In Syria, a young journalist died in detention

The RSF Peoples Court also intends to investigate the disappearance of Nabil Sharbaji, who died while detained in prison in 2015, near Damascus. Torture, illness caused by the conditions of detention, execution, in one of the jails where tens of thousands of Syrians are languishing? He is one of those young Syrians whose journey came to an abrupt end.

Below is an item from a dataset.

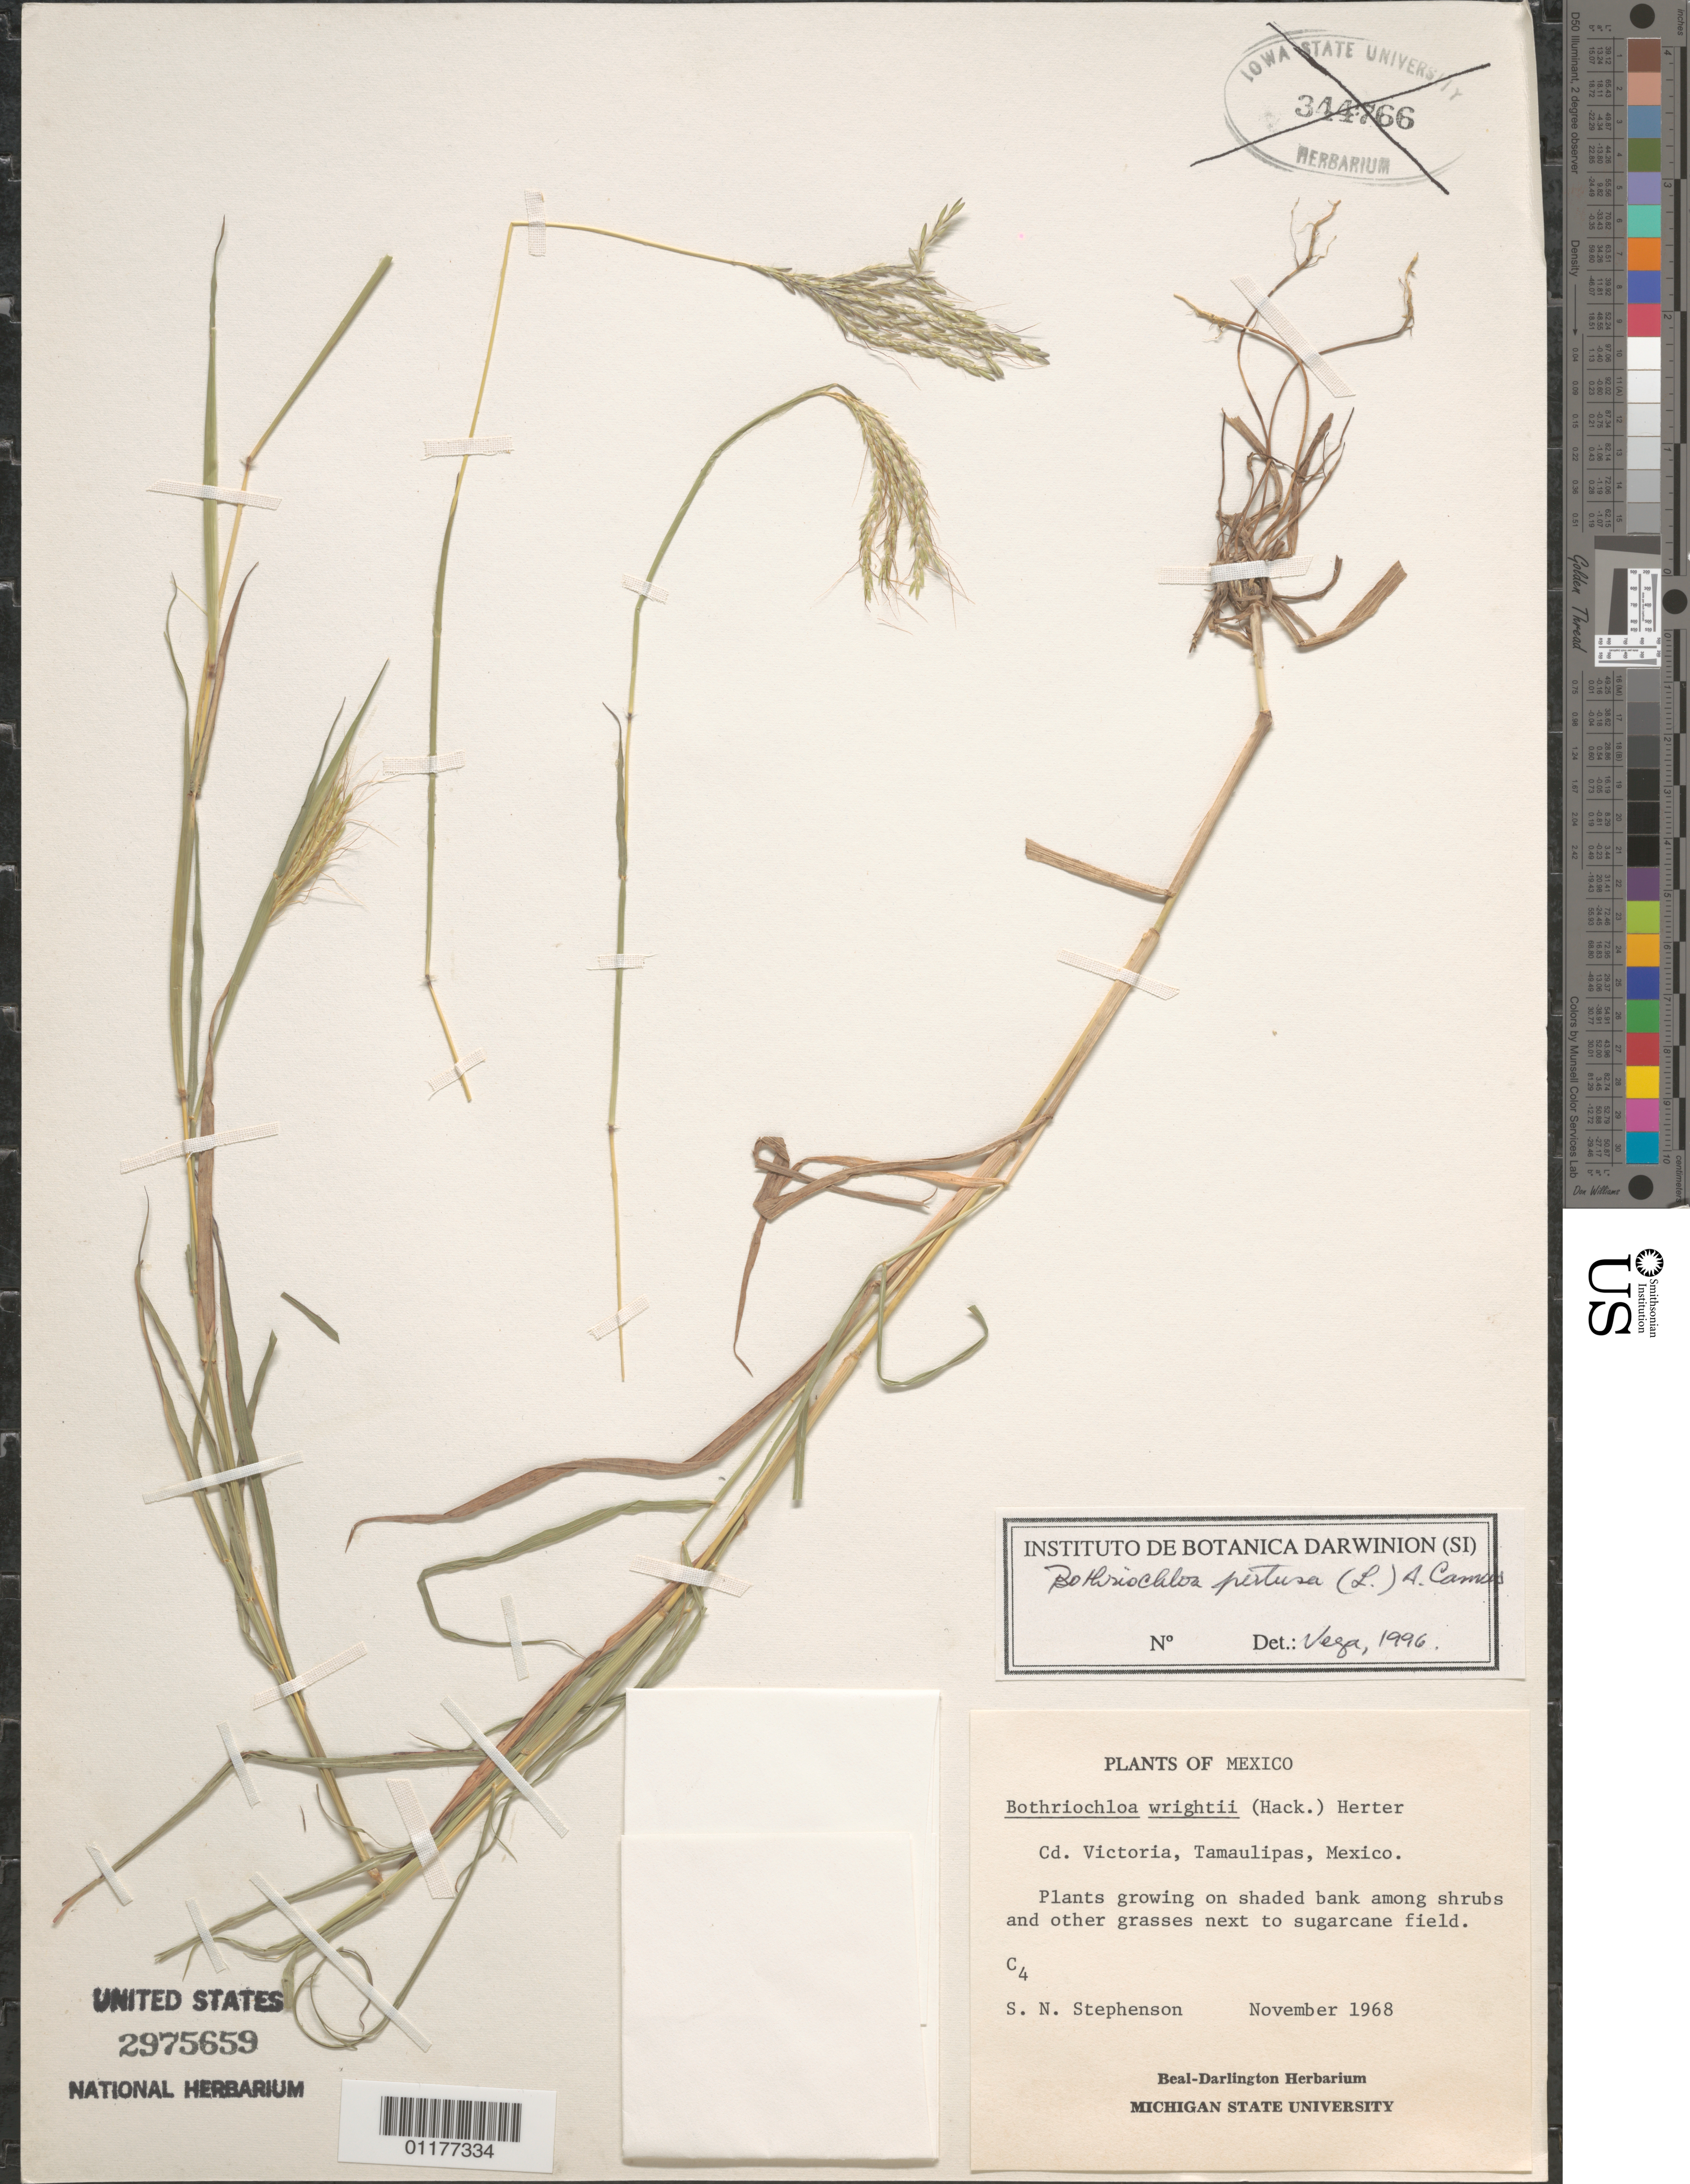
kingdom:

Nabil Sharbaji was part of the “Daraya Youth” group, known for its peaceful activism, and created long before the 2011 uprising against the power of Bashar Al-Assad. He took an active part in this uprising. He was arrested for the first time during the demonstration which marked the start of the Syrian revolt in Damascus in March 2011. He was then released, joined Daraya, on the outskirts of the capital. Like the other young people in his group, he advocates the rejection of violence and revenge, despite the regime’s repression. Engaged, he dreams of getting married. Journalist, he will also participate in the creation by young people of Daraya of an online information site, Enab Baladi, it means “the grapes of my country”. But Nabil will not follow its development. He was arrested in Daraya in February 2012 by the Syrian security services. Transferred to several prisons, where he was tortured, he lived in the midst of death and illness, in unsanitary prisons. In December 2016, Enab Baladi wrote to have had confirmation of his death, he died 18 months earlier.

For his friends in Daraya, those who survived the arrests and then the siege imposed by regime forces on the city for several years, Nabil Sharbaji represented another possible Syria. While jihadists were released from prison at the very start of the uprising, civil society activists were arrested, tortured, killed, or forced into exile.

His friends fromEnab Baladi have not forgotten it. They paid homage several times to Nabil, published extracts from his letters written in prison, in which resounded his hope to get out of confinement, to survive. The site, now based outside Syria, is part of the new Arab media, it is in part the legacy of Nabil Sharbaji.